3.3. Model Paremeters

  • The unit time value. According to the relevant statistical data, in 2019, the per capita disposable income of Nanjing residents was 64,372 yuan. According to Equation (1), the unit time value of Nanjing residents is 0.51 yuan/min (40-h week).
  • Walking speed. Generally speaking, the walking speed of travelers is between 1–1.5 m/s. In this paper, the walking speed was 1.25 m/s.
  • Single ride cost. There are two common billing rules for bike-sharing: the first is the normal single payment, and the second is the monthly card payment. The normal payment for a single ride is based on the time spent on each bike. According to the latest Mobike pricing rules in November 2019, a single ride costs 1.5 yuan within 15 min, and if it exceeds 15 min, the duration fee is 0.5 yuan/15 min. The price increase trend makes it more cost-effective to pay with monthly cards. With the purchase of monthly cards, there is no limit to the number of rides users can take.

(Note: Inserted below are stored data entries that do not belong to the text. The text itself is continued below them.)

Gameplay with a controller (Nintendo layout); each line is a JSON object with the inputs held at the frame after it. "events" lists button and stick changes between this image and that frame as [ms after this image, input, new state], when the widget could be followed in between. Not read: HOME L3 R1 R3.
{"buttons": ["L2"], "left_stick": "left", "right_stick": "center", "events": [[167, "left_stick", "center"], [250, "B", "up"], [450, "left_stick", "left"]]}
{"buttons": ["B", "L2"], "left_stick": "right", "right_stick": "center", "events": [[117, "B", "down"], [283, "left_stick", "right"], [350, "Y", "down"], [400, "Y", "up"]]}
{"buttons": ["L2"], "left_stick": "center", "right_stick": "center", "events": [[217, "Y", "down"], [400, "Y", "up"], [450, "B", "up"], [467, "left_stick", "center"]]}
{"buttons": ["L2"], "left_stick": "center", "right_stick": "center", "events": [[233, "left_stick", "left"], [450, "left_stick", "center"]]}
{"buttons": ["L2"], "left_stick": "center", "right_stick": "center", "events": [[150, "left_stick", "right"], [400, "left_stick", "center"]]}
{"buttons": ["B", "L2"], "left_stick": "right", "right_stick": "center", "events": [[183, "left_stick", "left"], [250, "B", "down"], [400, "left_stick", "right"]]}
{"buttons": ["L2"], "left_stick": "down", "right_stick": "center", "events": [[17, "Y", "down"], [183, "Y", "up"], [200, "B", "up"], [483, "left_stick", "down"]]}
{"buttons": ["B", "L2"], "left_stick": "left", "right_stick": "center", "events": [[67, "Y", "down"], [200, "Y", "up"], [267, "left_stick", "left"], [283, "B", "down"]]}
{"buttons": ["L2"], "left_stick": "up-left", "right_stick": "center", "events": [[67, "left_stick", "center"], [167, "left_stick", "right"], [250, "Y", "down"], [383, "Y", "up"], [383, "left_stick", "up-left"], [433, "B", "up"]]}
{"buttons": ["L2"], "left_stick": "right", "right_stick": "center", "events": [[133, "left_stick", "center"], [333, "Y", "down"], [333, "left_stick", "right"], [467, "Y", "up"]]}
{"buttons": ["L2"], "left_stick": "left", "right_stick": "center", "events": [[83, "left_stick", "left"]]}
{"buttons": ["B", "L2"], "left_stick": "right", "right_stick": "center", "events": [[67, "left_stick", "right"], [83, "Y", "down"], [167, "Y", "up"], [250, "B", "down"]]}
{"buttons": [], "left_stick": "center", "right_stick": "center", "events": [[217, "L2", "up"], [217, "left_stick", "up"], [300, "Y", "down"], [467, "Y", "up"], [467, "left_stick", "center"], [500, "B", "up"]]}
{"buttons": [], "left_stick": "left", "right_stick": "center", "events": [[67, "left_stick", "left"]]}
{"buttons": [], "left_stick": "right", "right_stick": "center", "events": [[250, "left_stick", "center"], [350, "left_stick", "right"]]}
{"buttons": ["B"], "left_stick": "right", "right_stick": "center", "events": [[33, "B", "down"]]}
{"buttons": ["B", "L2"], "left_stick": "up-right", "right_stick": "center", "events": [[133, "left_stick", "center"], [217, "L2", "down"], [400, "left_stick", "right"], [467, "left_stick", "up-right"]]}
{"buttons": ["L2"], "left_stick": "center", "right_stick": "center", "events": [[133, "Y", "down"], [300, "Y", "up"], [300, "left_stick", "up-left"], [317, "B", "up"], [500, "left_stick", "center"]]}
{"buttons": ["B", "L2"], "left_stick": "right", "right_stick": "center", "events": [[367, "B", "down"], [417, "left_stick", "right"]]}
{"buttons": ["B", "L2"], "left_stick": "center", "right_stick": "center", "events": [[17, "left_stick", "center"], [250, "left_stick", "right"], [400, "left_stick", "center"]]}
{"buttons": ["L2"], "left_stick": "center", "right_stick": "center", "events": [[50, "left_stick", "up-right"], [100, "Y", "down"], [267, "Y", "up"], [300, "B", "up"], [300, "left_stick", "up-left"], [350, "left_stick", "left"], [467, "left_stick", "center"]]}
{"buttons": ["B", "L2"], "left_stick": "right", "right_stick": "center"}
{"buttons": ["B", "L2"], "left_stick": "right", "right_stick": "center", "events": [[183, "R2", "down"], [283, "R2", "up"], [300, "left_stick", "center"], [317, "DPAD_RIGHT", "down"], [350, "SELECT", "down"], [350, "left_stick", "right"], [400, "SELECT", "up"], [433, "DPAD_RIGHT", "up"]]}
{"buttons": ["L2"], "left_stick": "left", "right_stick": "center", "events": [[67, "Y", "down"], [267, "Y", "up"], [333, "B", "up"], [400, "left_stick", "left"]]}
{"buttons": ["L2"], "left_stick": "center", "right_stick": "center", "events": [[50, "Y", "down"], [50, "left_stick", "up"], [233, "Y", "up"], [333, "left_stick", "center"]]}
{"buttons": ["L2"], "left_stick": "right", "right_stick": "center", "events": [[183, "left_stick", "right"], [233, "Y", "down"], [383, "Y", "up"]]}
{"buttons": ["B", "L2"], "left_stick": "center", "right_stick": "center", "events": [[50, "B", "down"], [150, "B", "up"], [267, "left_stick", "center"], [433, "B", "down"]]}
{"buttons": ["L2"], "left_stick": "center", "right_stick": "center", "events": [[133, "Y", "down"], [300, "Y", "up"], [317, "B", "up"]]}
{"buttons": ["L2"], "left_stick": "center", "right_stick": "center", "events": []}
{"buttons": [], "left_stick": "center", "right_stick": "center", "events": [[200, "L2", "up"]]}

Travelers who use shared bikes to transfer to rail transit use shared bikes frequently, so the monthly card payment method is cheaper. In this paper, it was assumed that all users who transferred to transportation used monthly cards to pay. As an example, with Mobike’s latest monthly card of 25 yuan the cost of each riding is 0.5 yuan (22-day month, twice per day).
  • Riding speed. According to the riding report published by Mobike, the average riding speed of bike-sharing is 8 km/h.
  • Opening and locking time. Considering that travelers need to spend time opening and locking the bike in addition to actual traveling time, this paper estimates that the opening and locking time of a single trip is 2 min.
  • Bus fare. The regular bus lines currently operating in Nanjing all adopt the one-ticket system, and the fare is 2 yuan. Therefore, the value of a single bus fare is 2 yuan.
  • Bus speed. The operating speed of a bus is affected by road traffic conditions and the time it takes to pick up and drop off passengers. Bus operating speed was checked in real time through the Baidu map API interface, and the operating speed of the bus in Nanjing was found to be 20 km/h.
  • Bus waiting time. There are four bus lines in the affected area of the Xinglongdajie subway station, and the average waiting time for passengers is 8 min.
In summary, the values of the parameters required by the model are shown in Table 2.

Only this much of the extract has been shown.